__A TUA TAREFA__.
Transcreve sem alterações o trecho do texto sobre a cimeira entre os EUA e a União Europeia que vai de "Outro dos temas" a "países europeus contestam.".

__TEXTO APRESENTADO__.
────────────────────

Em março, os dois blocos concordaram em suspender as tarifas impostas após limitações comerciais norte-americanas aos produtos siderúrgicos europeus, no rescaldo do problema das ajudas públicas à aviação - a Boeing no caso dos EUA e a Airbus no da UE. Segundo um rascunho do texto que será assinado hoje, ambos os blocos concordam pôr fim à disputa sobre os subsídios à aviação entes de 11 de julho, estabelecendo a data de 1 de dezembro para acabar de vez com as tarifas retaliatórias ao aço e alumínio.

Na cimeira, estarão também em cima da mesa as questões climáticas, com EUA e União Europeia a defender uma maior cooperação global para enfrentar as alterações climáticas. Trump levou os EUA a deixar o Acordo de Paris, mas Biden comprometeu-se em abril em cortar até 2030 pelo menos metade das emissões de carbono, dos níveis de 2005. A União Europeia comprometeu-se em cortar, também em menos de uma década, 55% das emissões (sendo os valores de referência os de 1990).

Outro dos temas será a covid-19, com ambos os lados a defender um novo estudo "livre de interferências" sobre as origens da pandemia, detetada inicialmente na cidade chinesa de Wuhan. Uma das hipóteses que tem sido estudada é o vírus ter tido origem num laboratório da cidade, e não ter passado dos animais para os humanos. Os peritos da Organização Mundial de Saúde que estiveram no terreno (já este ano) queixam-se de que não tiveram acesso a todos os dados. Em relação às vacinas, o rascunho das conclusões finais ao qual a Reuters teve acesso não menciona a questão do levantamento das patentes - que os EUA defendem, mas alguns países europeus contestam.

Biden chega ao encontro desta terça-feira em Bruxelas depois de uma cimeira do G7 e de uma da NATO onde o foco foi para a China. No Reino Unido, o presidente convenceu os líderes das outras seis maiores economias do mundo a apostar numa iniciativa para servir de contrapeso à nova rota da seda chinesa ("Um Cinturão, Uma Rota" que tem permitido a Pequim apostar numa rede quase global de infraestruturas), tendo liderado também o grupo nos apelos ao respeito pelos direitos humanos e liberdades fundamentais na China.

Já diante dos parceiros da Aliança Atlântica, na cimeira de ontem em Bruxelas, Biden conseguiu uma posição comum face a Pequim. "As declaradas ambições da China e o comportamento assertivo da China representam desafios sistémicos à ordem internacional baseada em regras e a outras áreas relevantes para a segurança da Aliança. Preocupam-nos as políticas coercivas que contrastam com os valores fundamentais que preserva o Tratado de Washington", dizia o comunicado final, onde Pequim surge como um permanente desafio à segurança e é acusada de tentar alterar a "ordem mundial".

A velha némesis, Rússia, também não foi esquecida, alegando-se que o "crescente reforço" da sua capacidade militar, para além "da sua postura mais afirmativa, as suas inovadoras capacidades militares e as suas atividades provocadoras, designadamente na proximidade das fronteiras da NATO (...) constituem uma crescente ameaça para a segurança da zona euro-atlântica".

────────────────────

Itens de um conjunto de dados
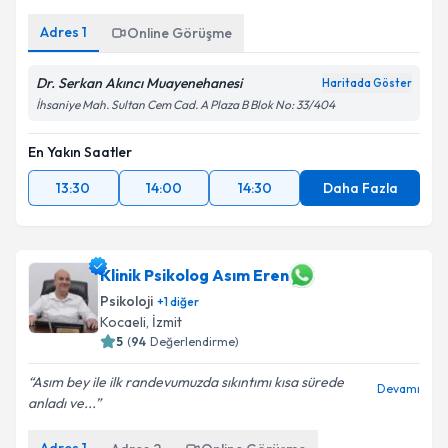
Adres
1
Online Görüşme
Dr. Serkan Akıncı Muayenehanesi
Haritada Göster
İhsaniye Mah. Sultan Cem Cad. A Plaza B Blok No: 33/404
En Yakın Saatler
13:30
14:00
14:30
Daha Fazla
Klinik Psikolog Asım Eren
Psikoloji
+
1
diğer
Kocaeli
,
İzmit
5
(
94
Değerlendirme)
Asım bey ile ilk randevumuzda sıkıntımı kısa sürede
Devamı
anladı ve...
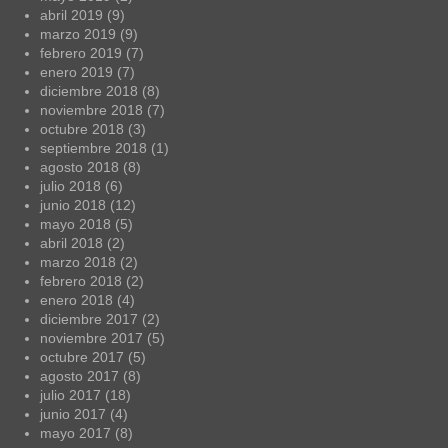
abril 2019
(9)
marzo 2019
(9)
febrero 2019
(7)
enero 2019
(7)
diciembre 2018
(8)
noviembre 2018
(7)
octubre 2018
(3)
septiembre 2018
(1)
agosto 2018
(8)
julio 2018
(6)
junio 2018
(12)
mayo 2018
(5)
abril 2018
(2)
marzo 2018
(2)
febrero 2018
(2)
enero 2018
(4)
diciembre 2017
(2)
noviembre 2017
(5)
octubre 2017
(5)
agosto 2017
(8)
julio 2017
(18)
junio 2017
(4)
mayo 2017
(8)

────────────────────

__TAREFA CONCLUÍDA__.
Outro dos temas será a covid-19, com ambos os lados a defender um novo estudo "livre de interferências" sobre as origens da pandemia, detetada inicialmente na cidade chinesa de Wuhan. Uma das hipóteses que tem sido estudada é o vírus ter tido origem num laboratório da cidade, e não ter passado dos animais para os humanos. Os peritos da Organização Mundial de Saúde que estiveram no terreno (já este ano) queixam-se de que não tiveram acesso a todos os dados. Em relação às vacinas, o rascunho das conclusões finais ao qual a Reuters teve acesso não menciona a questão do levantamento das patentes - que os EUA defendem, mas alguns países europeus contestam.